Frank Martin fills out USC staff with new assistant who has ‘relentless work ethic’
The South Carolina men’s basketball team has its new assistant coach.
The school announced Wednesday it had hired Saint Louis assistant Will Bailey to fill the opening left when Perry Clark retired from Frank Martin’s staff.
“I’m excited to add Will Bailey to our staff; he is a perfect fit,” Martin said in a statement. “We have known each other since our America East days when I was at Northeastern and he was at Maine. He has a relentless work ethic that he uses in recruiting and player development. It is no surprise that everywhere he goes, the program starts to win.”
Across 15 years of Division I coaching, Bailey has been at Chicago State, Maine, East Tennessee State, La Salle and the past four seasons at Saint Louis. A team captain as a player at UAB in the mid-1990s, he was a tenacious defensive player.
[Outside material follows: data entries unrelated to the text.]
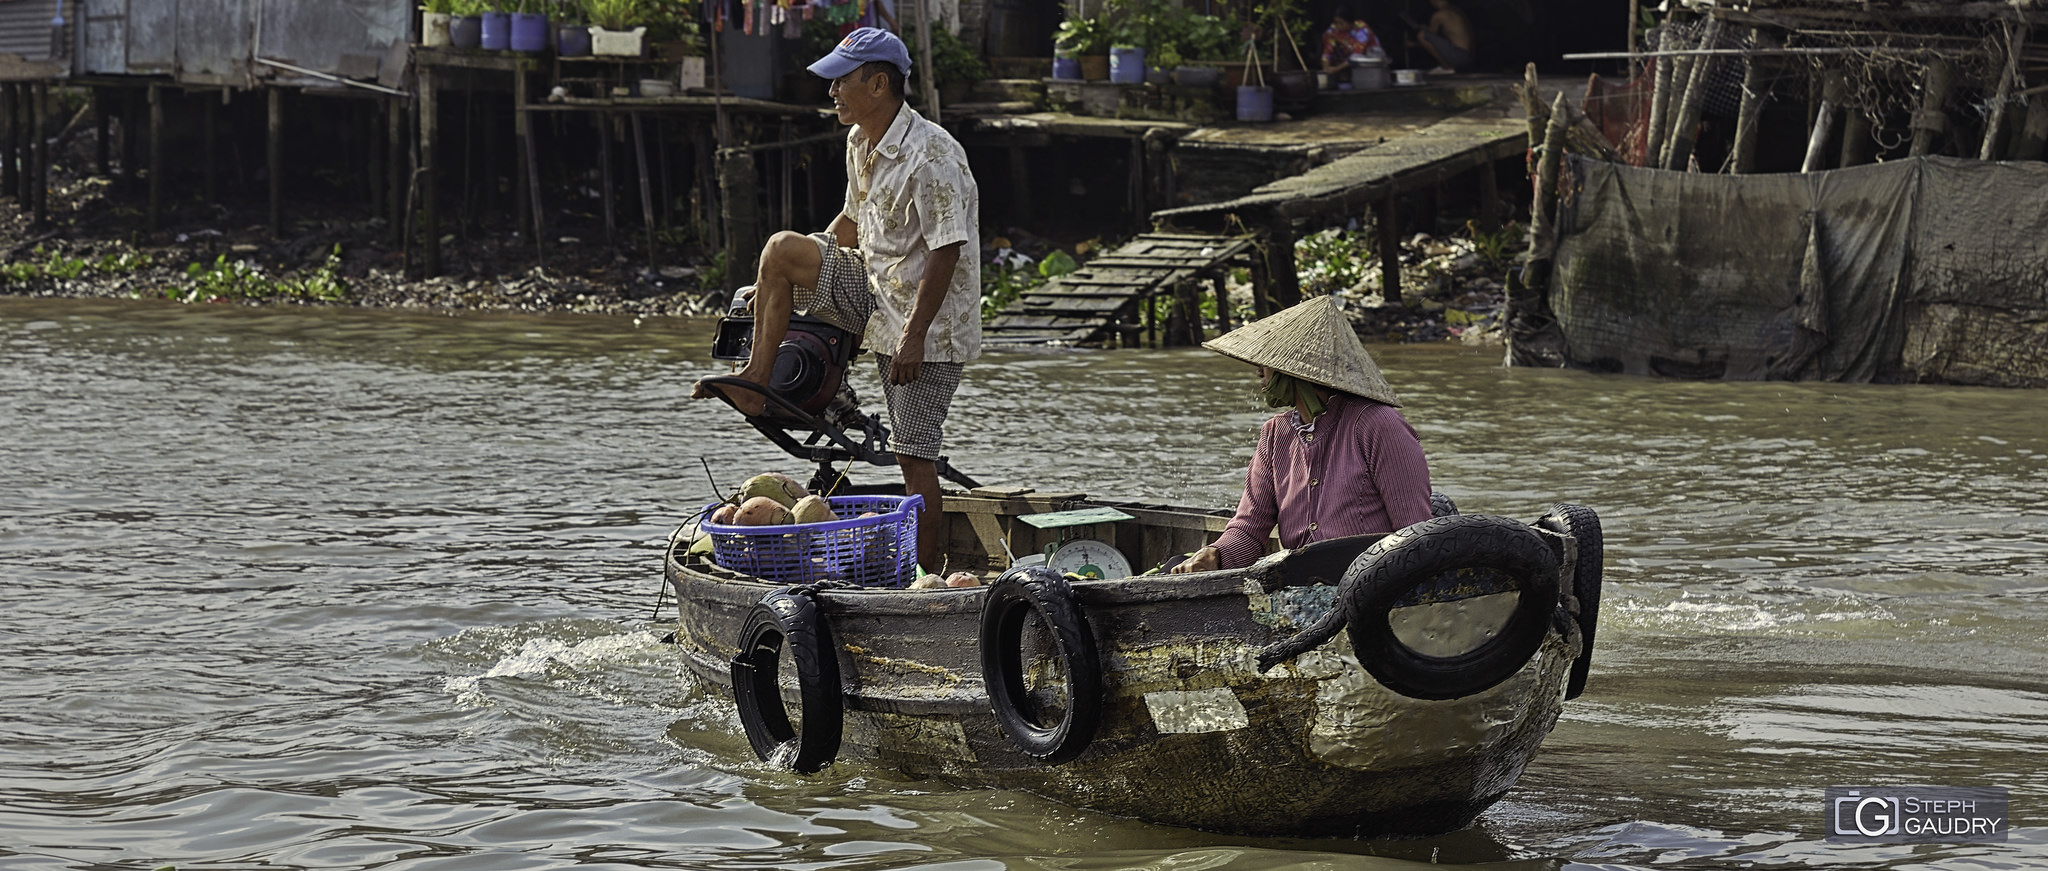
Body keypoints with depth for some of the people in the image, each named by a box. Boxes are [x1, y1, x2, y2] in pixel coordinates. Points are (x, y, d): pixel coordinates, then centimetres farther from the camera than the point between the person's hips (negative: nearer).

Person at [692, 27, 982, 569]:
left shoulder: (931, 156, -22)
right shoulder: (860, 143, 7)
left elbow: (947, 250, -24)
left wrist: (914, 335, -27)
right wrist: (805, 271, 25)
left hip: (930, 322, -9)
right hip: (878, 292, 9)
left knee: (914, 457, -9)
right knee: (782, 248, 1)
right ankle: (755, 380, 5)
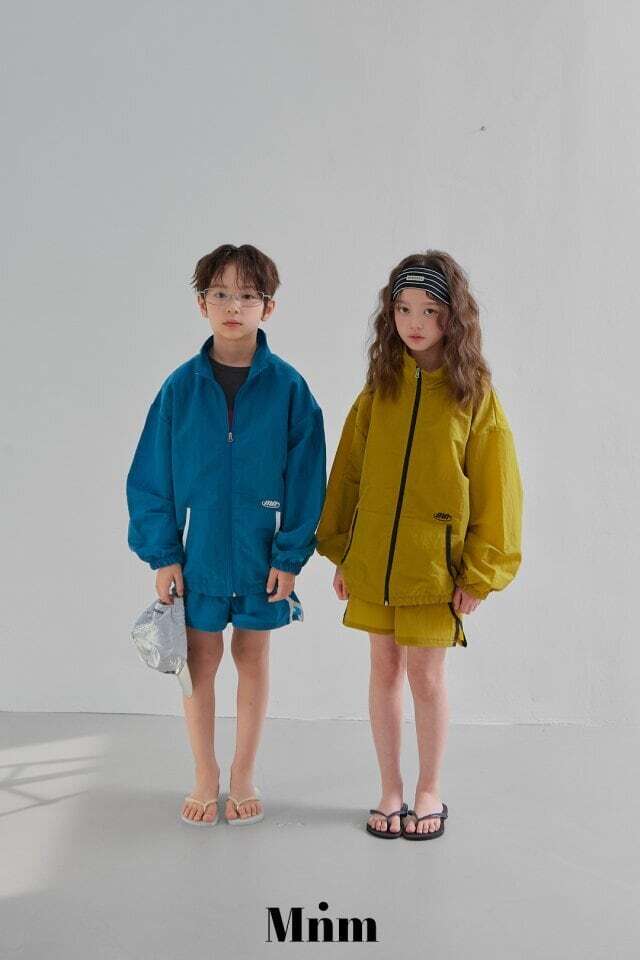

“I’m very excited to be joining coach Martin’s staff here at the University of South Carolina. He is well respected in the college coaching community and in the SEC,” Bailey said in the statement. “The University of South Carolina is an outstanding institution with a great reputation for both athletics and academics. Coach Martin has built a great culture here and has a vision for the future of which I am proud to become a part of. I am super excited about this opportunity.”
At Saint Louis, he helped head coach Travis Ford turn around a program that had fallen on hard times following the death of Rick Majerus. The staff made the NCAAs in Year 3 and was projected to return this year, before the tournament was canceled.
At La Salle, he was part of a program’s rapid rise to a Sweet 16 run in 2013, before things fell off. In that season, he was credited with developing a trio of strong 3-point shooting guards.
During his time at ETSU, he was part of a staff that made the NCAA tournament three times in his seven years. That included the first year after replacing Ed DeChellis, and then two trips in Bailey’s final two seasons. He coached three conference players of the year in that stretch.
Those teams were built around power guards, the sort Martin has traditionally favored.
The guard group Bailey will get to work with includes Jermaine Couisnard, who took over the point guard role as a redshirt freshman, and Seventh Woods, a former four-star recruit who transferred home from UNC. He’ll very possibly also be working with A.J. Lawson, the team’s top scorer last season, but Lawson still has his name in the NBA Draft.
Martin’s staffs haven’t recruited the Midwest too heavily, outside Couisnard (from the Chicago area) and a few prospects from private schools in Kansas. Traditionally they get talent from the Northeast, Canada and the Southeast, but Bailey joins assistant Chuck Martin as staffers with strong links to the Midwest. Bailey’s presence should bring more energy on the recruiting front.